Extracted material:

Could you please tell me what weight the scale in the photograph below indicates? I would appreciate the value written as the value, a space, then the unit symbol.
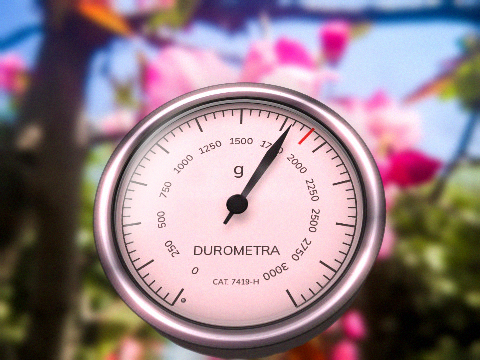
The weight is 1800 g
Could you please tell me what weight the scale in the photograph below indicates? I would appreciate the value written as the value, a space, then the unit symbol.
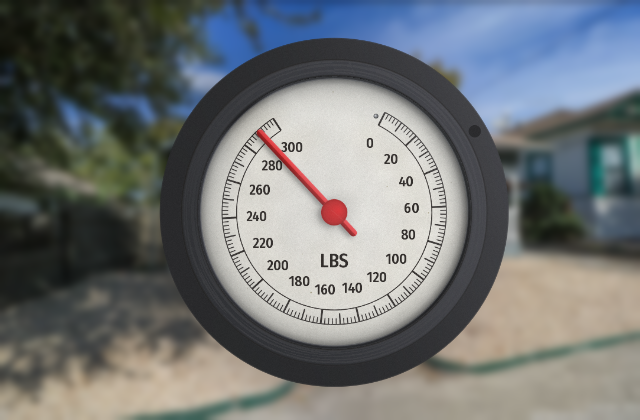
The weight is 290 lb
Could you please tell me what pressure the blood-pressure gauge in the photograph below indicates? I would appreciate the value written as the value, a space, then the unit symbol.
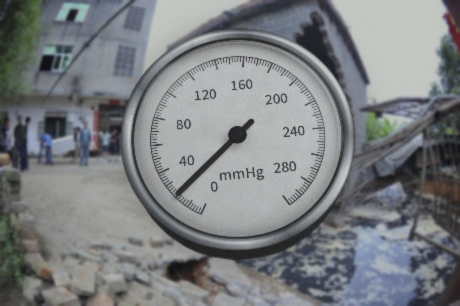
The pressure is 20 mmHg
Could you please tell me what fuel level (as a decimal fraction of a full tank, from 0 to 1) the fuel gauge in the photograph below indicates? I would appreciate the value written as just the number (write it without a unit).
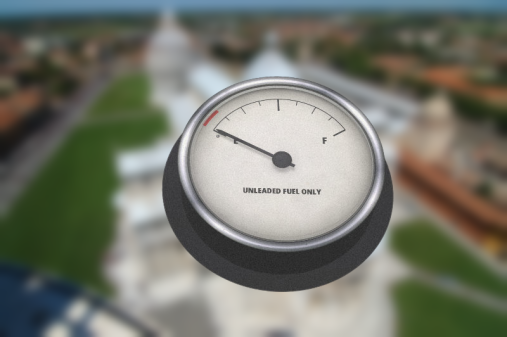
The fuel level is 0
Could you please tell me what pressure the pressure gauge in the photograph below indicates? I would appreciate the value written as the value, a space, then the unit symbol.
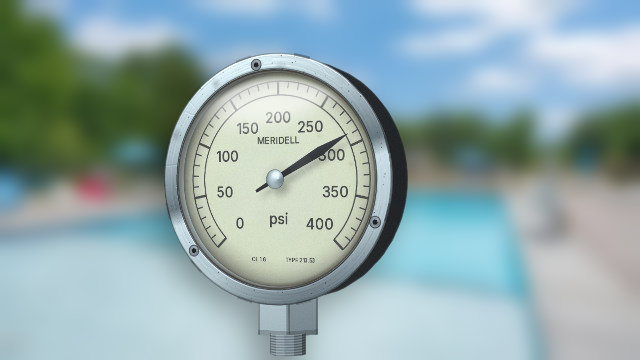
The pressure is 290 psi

What needs to be done:
Please rewrite all of the rows above with "photograph" changed to "image" and everything else kept the same. Leave the pictures out.

Written solution:
Could you please tell me what weight the scale in the image below indicates? I would appreciate the value written as the value, a space, then the unit symbol.
The weight is 1800 g
Could you please tell me what weight the scale in the image below indicates? I would appreciate the value written as the value, a space, then the unit symbol.
The weight is 290 lb
Could you please tell me what pressure the blood-pressure gauge in the image below indicates? I would appreciate the value written as the value, a space, then the unit symbol.
The pressure is 20 mmHg
Could you please tell me what fuel level (as a decimal fraction of a full tank, from 0 to 1) the fuel gauge in the image below indicates? I would appreciate the value written as just the number (write it without a unit).
The fuel level is 0
Could you please tell me what pressure the pressure gauge in the image below indicates? I would appreciate the value written as the value, a space, then the unit symbol.
The pressure is 290 psi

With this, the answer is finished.